Tymczasem, jak podaje serwis Wadowic, W sierpniu 2018 roku poprzedni burmistrz Wadowic Mateusz Klinowski, działając w imieniu gminy, zaskarżył do Wojewódzkiego Sądu Administracyjnego w Warszawie decyzję środowiskową Generalnego Dyrektora Ochrony Środowiska z lipca 2018 roku ws. Beskidzkiej Drogi Integracyjnej.

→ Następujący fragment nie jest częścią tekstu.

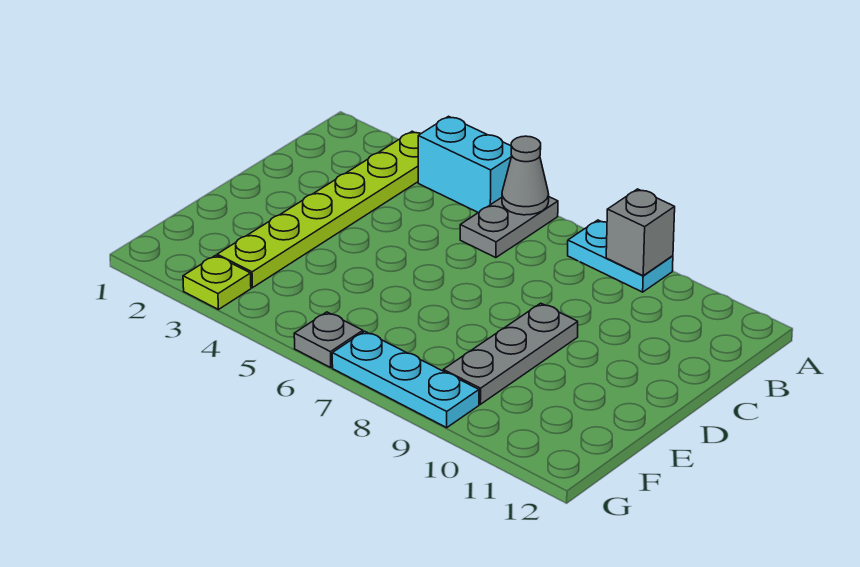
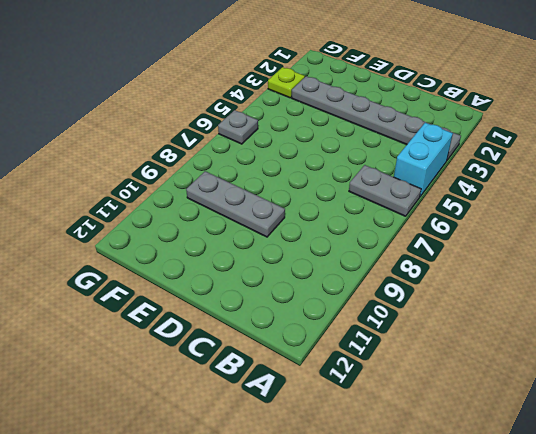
grey 1x6 plate [292,76,461,160] -> lime 1x6 plate [217,131,421,288]
none -> cyan 1x2 plate [568,220,673,292]
none -> cyan 1x3 plate [332,331,479,428]

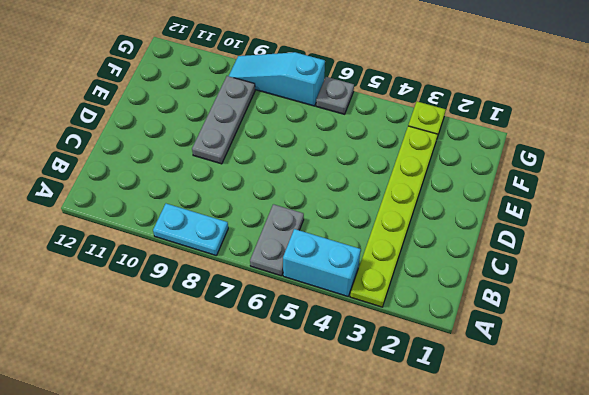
cyan 1x3 slope [229,52,325,106] -> cyan 1x3 plate [332,331,479,428]
none -> grey 1x1 cone [502,136,549,215]
none -> grey 1x1 brick [606,189,675,276]

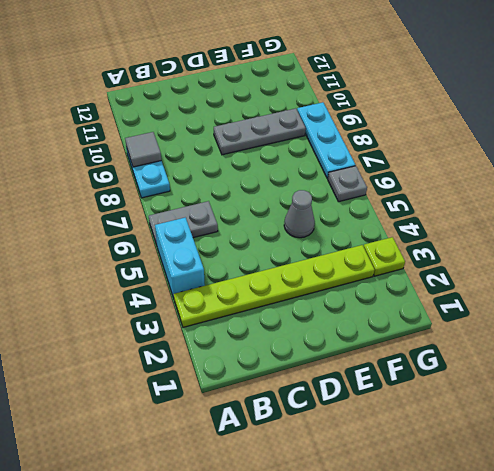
grey 1x1 tile [125,132,161,167] -> grey 1x1 brick [606,189,675,276]
grey 1x1 cone [284,190,315,238] -> grey 1x1 cone moved to [502,136,549,215]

Skarga gminy do sądu mogła spowodować dla inwestora, czyli GDDKiA, kolejną wieloletnią przeszkodę, która utrudniała planowanie inwestycji i przygotowanie jej do pozwolenia na budowę. Poprzedni burmistrz Wadowic złożył skargę do WSA wbrew oficjalnemu stanowisku Rady Miasta.
- Zleciłem kancelarii prawnej wycofanie skargi gminy Wadowice, złożonej w dniu 2 sierpnia 2018 r. przez poprzedniego burmistrza Mateusza Klinowskiego do Wojewódzkiego Sądu Administracyjnego na decyzję Generalnego Dyrektora Ochrony Środowiska, dotyczącą środowiskowych uwarunkowań dla budowy Beskidzkiej Drogi Integracyjnej, wydanej 2 lipca 2018 r. – napisał w piśmie do Generalnej Dyrekcji Dróg Krajowych i Autostrad obecny burmistrz Wadowic, Bartosz Kaliński.- Wadowice były przez lata jedyną gminą, która podstawiała nogę tej inwestycji. To spowodowało poważne opóźnienia. Strategia blokowania nie przyniosła gminie żadnych korzyści, co więcej ucierpiał na tym cały region – dodaje Kaliński.
Wedle przedstawicieli wadowickiego ratusza, decyzja nowego włodarza Wadowic daje zielone światło dla rozpoczęcia tej inwestycji.